Data Flow
How data enters, is processed, stored, queried, and displayed across TimeTiles.
System Overview
End-to-end view from data entry through processing, storage, and display.
Entry points: Files (CSV, Excel, ODS) are uploaded directly. URLs and scrapers go through scheduled or manual triggers. Webhooks can trigger both scheduled imports and scraper runs.
Workflows: Four Payload Workflows on the ingest queue handle the different entry paths. All converge into the same 6-task per-sheet pipeline.
Storage: Events are stored with PostGIS Point geometry, JSONB original data, and denormalized access fields for zero-query permission checks.
Import Pipeline Detail
The 6-task sheet processing pipeline. For stage-by-stage documentation, see Processing Stages.
File Reading
Processing Pipeline
Deduplication strategies: "external-id" (field from source data), "computed-hash" (hash of title + date + location), "content-hash" (hash of entire row), "hybrid" (try external ID, fall back to computed hash).
Review gate: The pipeline pauses per-sheet (not per-file) when schema changes are breaking or when it’s the first import.

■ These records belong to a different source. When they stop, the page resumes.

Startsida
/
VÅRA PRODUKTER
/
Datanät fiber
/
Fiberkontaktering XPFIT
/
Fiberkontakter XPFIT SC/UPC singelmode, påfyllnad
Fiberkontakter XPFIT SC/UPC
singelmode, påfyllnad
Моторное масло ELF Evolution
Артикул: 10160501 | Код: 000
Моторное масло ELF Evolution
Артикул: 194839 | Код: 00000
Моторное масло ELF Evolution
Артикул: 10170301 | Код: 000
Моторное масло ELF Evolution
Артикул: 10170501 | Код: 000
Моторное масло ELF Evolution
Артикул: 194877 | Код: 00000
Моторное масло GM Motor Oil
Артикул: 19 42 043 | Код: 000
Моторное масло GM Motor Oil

The ingest-process workflow resumes after user approval.
Query & Display Flow
How data flows from PostgreSQL through the filter system to the frontend.

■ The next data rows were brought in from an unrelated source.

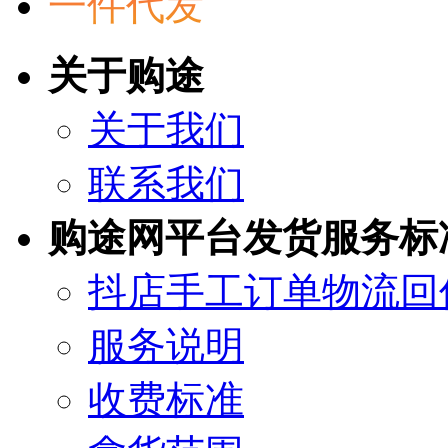
一件代发
关于购途
关于我们
联系我们
购途网平台发货服务标
抖店手工订单物流回
服务说明
收费标准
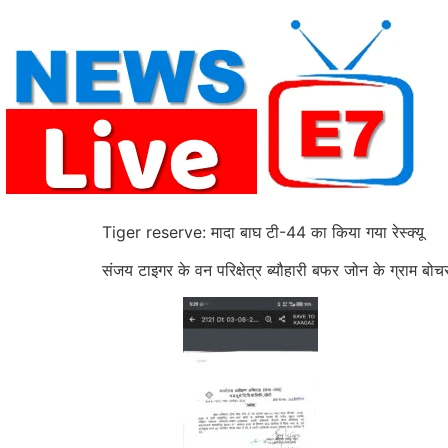
Skip
to
content
Tiger reserve: मादा बाघ टी-44 का किया गया रेस्क्यू
संजय टाइगर के वन परिक्षेत्र ब्यौहारी बफर जोन के ग्राम बोचरो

Access control: resolveEventQueryContext determines which catalogs the user can see (public + own for authenticated users). buildCanonicalFilters normalizes URL parameters into validated SQL conditions with field whitelisting against SQL injection.
PostGIS functions: cluster_events() does server-side spatial clustering by zoom level and bounds. calculate_event_histogram() computes time-bucketed event counts with automatic bucket sizing.
Background Systems
Job queues, scheduling, scraper execution, and maintenance.
Three queues: ingest for import workflows (dedicated Docker worker in production), default for trigger jobs like schedule-manager, maintenance for periodic system tasks.
Scraper isolation: Scrapers run in rootless Podman containers with read-only filesystem, no network access, CPU/memory limits, and user namespace isolation. The TimeScrape runner (Hono API server) orchestrates execution.
Data Organization & Access Control
Multi-tenant data model with denormalized access fields.
Denormalized fields: catalogOwnerId and datasetIsPublic are copied onto every event row. This enables zero-join access control — SQL queries filter directly on these fields instead of joining through catalog/dataset tables.
Site & View resolution: Cached with 5-minute TTL. Sites map domains to configurations. Views define which catalogs/datasets are visible (scopes: all, catalogs, or datasets).